In situ Raman spectra of TPEPA up to 20.0 GPa are shown in Fig. 1(a), and no obvious peaks were observed outside this range in Fig. S(4).† The evolution of Raman vibration modes upon increasing pressure was plotted in Fig. 1(b). Careful assignment of different crystal vibrational modes was identified according to the available references of diphenylacetylene in Fig. 1(c).^32–36 Before 10.1 GPa, all the peaks exhibit blue-shifted under increasing pressure, indicating that the bond length becomes shorter and the vibration becomes stronger under high pressure. After 10.1 GPa, the peak of C≡C vibration (2223 cm⁻¹ at 1.2 GPa) splits into a new broader peak. Simultaneously, these two anti-symmetrically coupled C–Ph stretches (a* vibration in Fig. 1(c) ∼1250 cm⁻¹ at 1.2 GPa) are disappeared, indicating that amorphous and polymeric reactions began thereafter. Furthermore, these a* vibrations of C–Ph stretches exhibit the biggest blue shift rate, and their intensities decrease sharply upon the increase of pressure, indicating that the a* vibrations in diphenylacetylene are easy to be compressed and destroyed under high pressure. In addition, the C≡C bond vibration splits into two peaks and disappears at ∼13 GPa, indicating that it is also slightly prone to react under high pressures. However, the C=C bond vibrations on benzene rings (∼1597 cm⁻¹ at 1.2 GPa) and the symmetric C–Ph stretch (1141 cm⁻¹ at 1.2 GPa) are disappeared at the pressure of ∼20 GPa, indicating that the benzene ring and symmetric C–Ph are the relatively stable groups, and less likely to be destroyed under high pressure. Thus, we summarized propose that the reaction of the C≡C bond occurred firstly in the TPEPA molecule at 10 GPa, which causes anti-symmetrically coupled of C–Ph stretches to be destroyed firstly under high pressure, while symmetrically C–Ph stretches and benzene ring vibration are little affected. Until 20 GPa, completely amorphization occurred in the whole organic molecule crystals. After holding for one day at 20.0 GPa, the sample was decompressed, and no Raman peaks were observed during the whole decompression process. This indicates that most of the samples undergo an irreversible amorphous process, and a few samples might undergo polymerization under high pressure.

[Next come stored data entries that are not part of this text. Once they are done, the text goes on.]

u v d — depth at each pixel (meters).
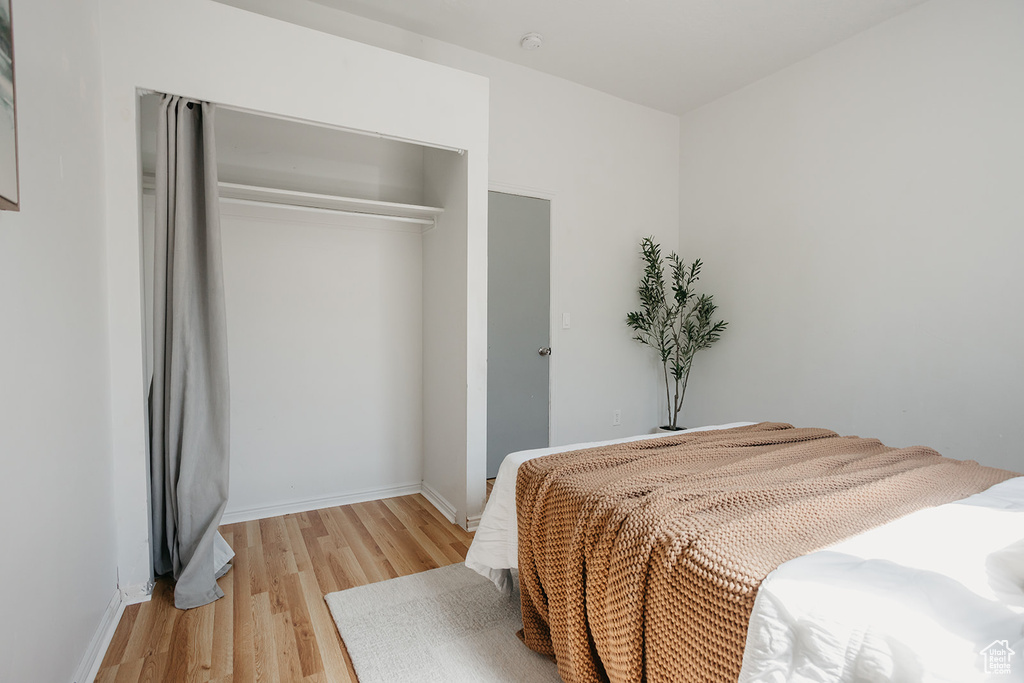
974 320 2.63
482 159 2.69
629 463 1.71
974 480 1.48
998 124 2.53
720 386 4.06
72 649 1.42
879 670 0.73
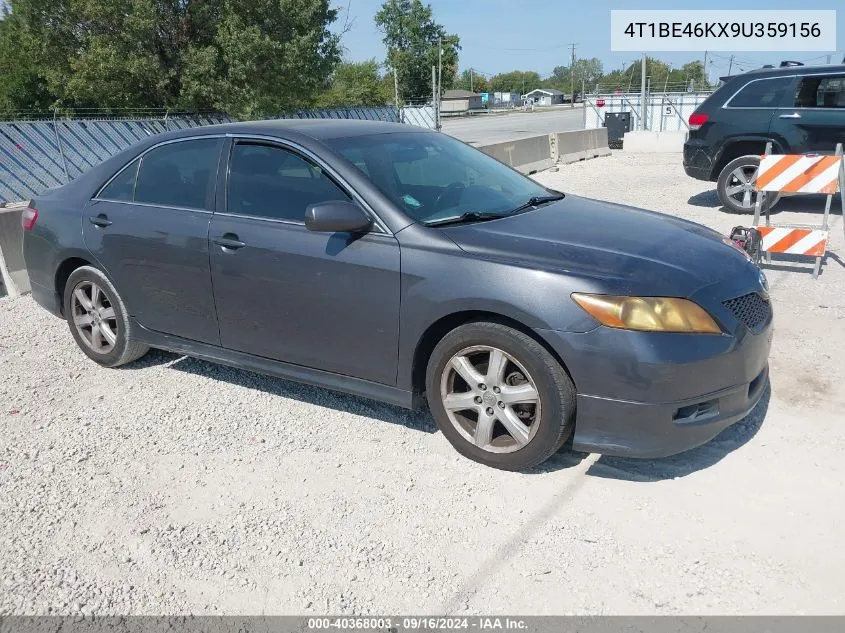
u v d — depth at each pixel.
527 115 71.62
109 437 4.04
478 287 3.32
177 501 3.40
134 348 4.87
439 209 3.80
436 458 3.69
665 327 3.11
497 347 3.36
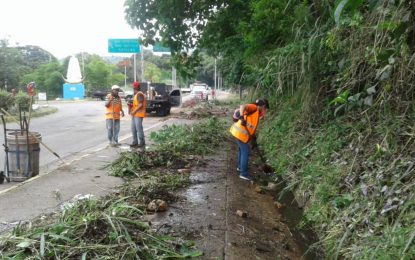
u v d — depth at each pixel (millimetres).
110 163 8484
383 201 4613
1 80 50094
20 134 8047
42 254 3600
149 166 8133
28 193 6246
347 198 5254
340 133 7191
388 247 3854
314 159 7348
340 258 4543
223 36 13914
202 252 4223
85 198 5535
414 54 4891
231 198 6277
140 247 4000
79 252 3736
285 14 8891
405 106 5617
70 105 38188
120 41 35281
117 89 11852
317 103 8672
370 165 5480
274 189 7586
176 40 13469
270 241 4996
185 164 8445
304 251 4984
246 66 12227
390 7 4918
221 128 14086
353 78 6598
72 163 8680
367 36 6109
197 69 15984
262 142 11719
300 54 7930
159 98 24281
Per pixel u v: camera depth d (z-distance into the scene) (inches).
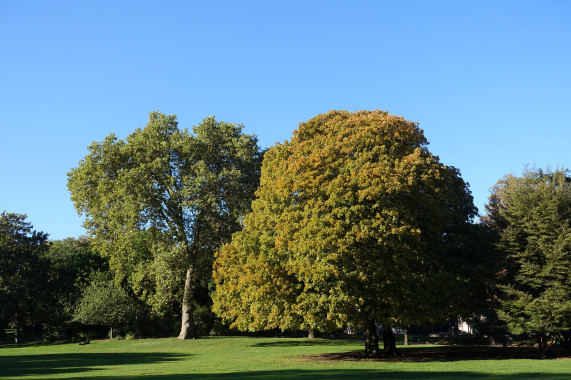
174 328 2165.4
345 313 948.0
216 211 1578.5
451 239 1188.5
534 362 885.8
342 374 702.5
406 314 984.9
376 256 977.5
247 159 1637.6
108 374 765.9
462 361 940.6
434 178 1076.5
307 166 1046.4
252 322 1161.4
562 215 1123.9
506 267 1173.7
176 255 1563.7
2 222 2303.2
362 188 992.9
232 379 645.9
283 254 1029.8
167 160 1622.8
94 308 1964.8
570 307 997.8
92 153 1615.4
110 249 1668.3
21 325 2527.1
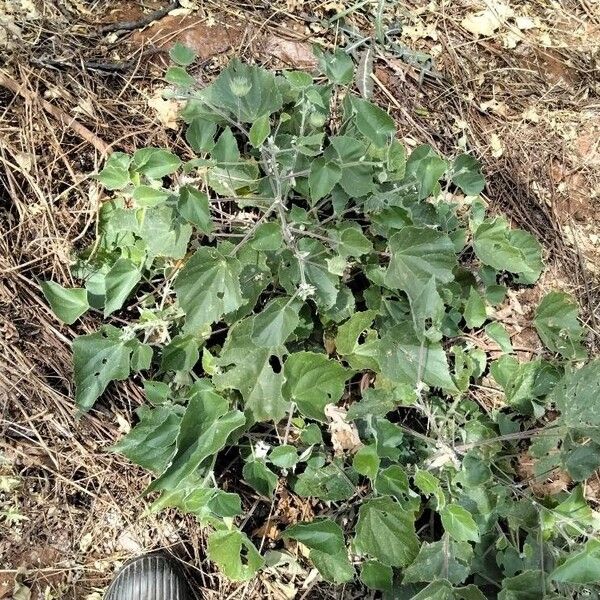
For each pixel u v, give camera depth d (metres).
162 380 1.80
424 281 1.70
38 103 1.91
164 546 1.73
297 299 1.63
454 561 1.54
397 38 2.42
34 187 1.85
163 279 1.86
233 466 1.78
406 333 1.64
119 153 1.73
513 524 1.69
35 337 1.77
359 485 1.83
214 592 1.72
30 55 1.96
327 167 1.63
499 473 1.80
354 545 1.56
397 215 1.73
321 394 1.56
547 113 2.48
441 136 2.30
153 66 2.09
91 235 1.87
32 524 1.66
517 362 1.84
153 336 1.78
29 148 1.88
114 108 2.00
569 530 1.62
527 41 2.62
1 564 1.61
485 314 1.90
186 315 1.56
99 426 1.75
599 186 2.43
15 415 1.71
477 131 2.36
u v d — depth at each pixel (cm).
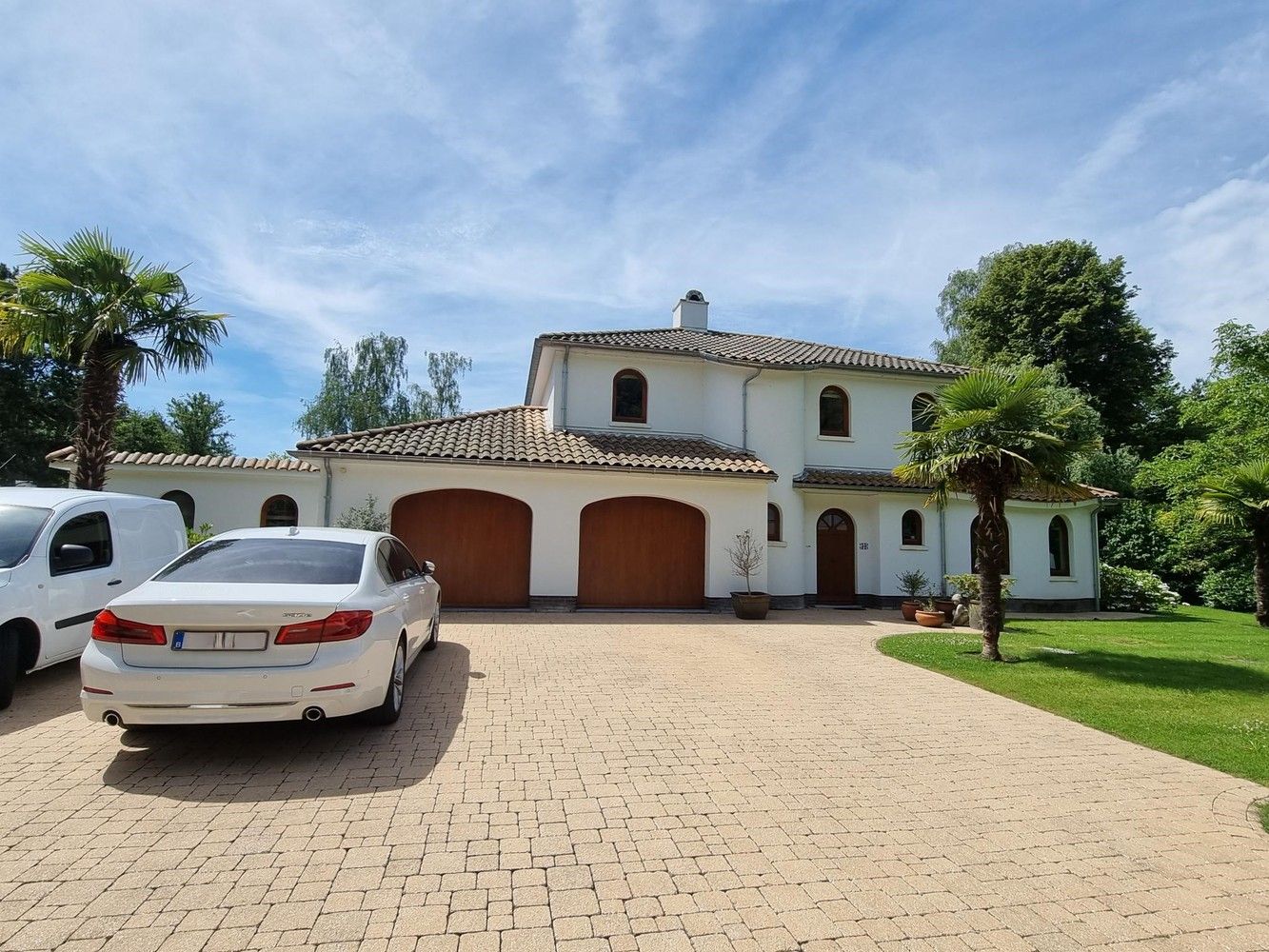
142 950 266
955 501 1761
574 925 294
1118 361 3027
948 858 374
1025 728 652
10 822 380
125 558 775
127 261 1131
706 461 1491
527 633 1098
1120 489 2559
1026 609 1794
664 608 1462
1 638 589
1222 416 2336
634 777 482
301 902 305
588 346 1622
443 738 550
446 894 316
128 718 448
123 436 3519
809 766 520
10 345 1097
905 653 1027
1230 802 474
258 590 500
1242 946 297
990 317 3362
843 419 1836
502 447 1428
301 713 464
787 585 1641
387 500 1316
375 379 3688
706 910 311
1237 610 2109
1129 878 358
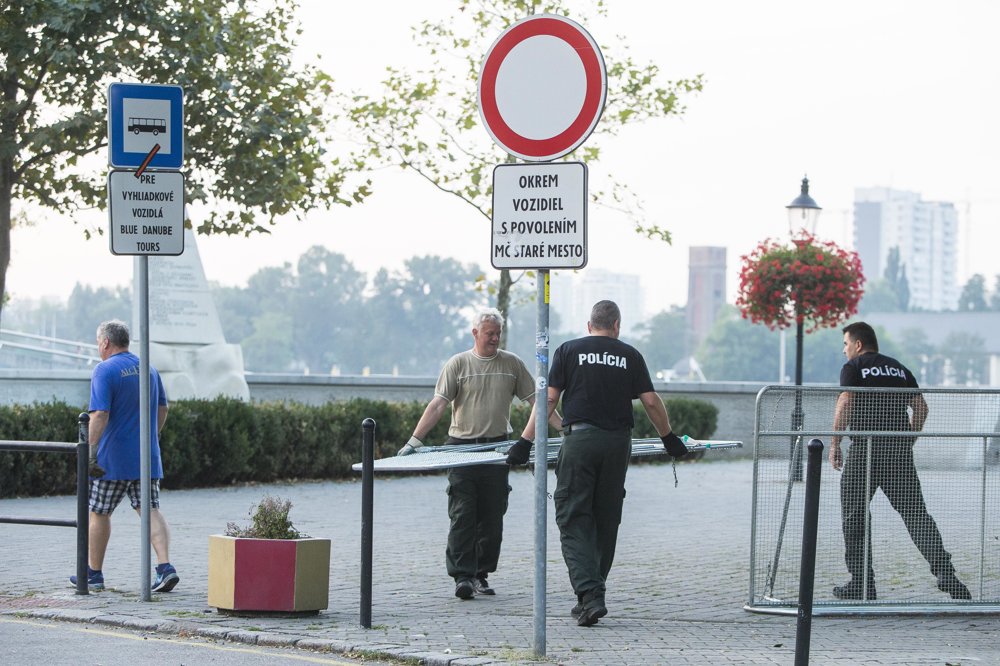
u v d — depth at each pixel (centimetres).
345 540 2692
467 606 1933
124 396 2003
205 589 2025
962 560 1973
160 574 1984
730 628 1794
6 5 3309
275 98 3672
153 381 2033
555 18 1512
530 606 1944
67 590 1984
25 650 1548
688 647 1631
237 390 5178
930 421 1973
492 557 2056
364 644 1577
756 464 1944
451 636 1667
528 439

Fig. 1 (a) Selected Raman spectra of TPEPA upon compression and decompression, (b) frequency shifts of Raman modes as a function of pressure. (c) Characteristic region: functional group vibration labeling.

To avoid fluorescence interference, the infrared spectrum is used to obtain more spectral peaks vibration information. The in situ IR measurements were carried out up to 20.5 GPa, as shown in Fig. 2(a). Similar to the Raman results, all the peaks before 10 GPa were blue-shifted and broadened under compression. After 10 GPa, most vibrations of C–H, C–C, and C=C bonds were red-shifted and gradually disappeared in Fig. 2(b), indicating that the TPEPA molecule was distorted, so that these vibrations directions were easier to vibrate and rotate. It can be seen from Fig. 2(b) that, the skeleton vibration peak of the benzene ring (in the range of 1400–1600 cm⁻¹) still holds a steady change after 10 GPa, and gradually disappears at 20 GPa, while most C–H, C–Ph, and N–Ph vibration peaks show large redshift after 10 GPa. It indicates that after 10 GPa, the vibration of the benzene ring remains stable and its local chemical environment was still preserved, while these chain structures undergo amorphization and partial polymerization, which is consistent with the results of Raman spectroscopy. At about 20 GPa, most of the vibrational models of the TPEPA molecule disappeared, indicating that the sample was completely amorphous. Meanwhile, it can be seen from Fig. 2(c) that after 10 GPa, the sample showed a dark color, corresponding to the process of amorphization and polymerization. When compressed to 20 GPa and even released to ambient pressure, the color of the sample remains dark yellow, indicating that the amorphization and polymerization process was irreversible. After releasing pressure from holding 20.5 GPa for one day, the peak centered at 2207 cm⁻¹ (C≡C stretching) disappeared, and a new peak at 2926 cm⁻¹ (C(sp³)–H stretching) was observed in Fig. 2(d), demonstrating that the C–H vibration with sp² transformed to sp² + sp³ during polymerization. C≡C bond in the chain structure might be transformed into single or double-bonded amorphous network polymers (vibration in the range of 1200–1600 cm⁻¹). This C(sp³)–H vibration is likely to arise from the polymerization of the unsaturated C=C bond in the benzene ring. Raman spectroscopy showed that the TPEPA molecule was completely amorphous after high pressure, and no spectral peak was detected. While the infrared spectroscopy (region average measurement) showed that most samples were amorphous after compression, there was still an obvious new peak of the polymerized quenched sample.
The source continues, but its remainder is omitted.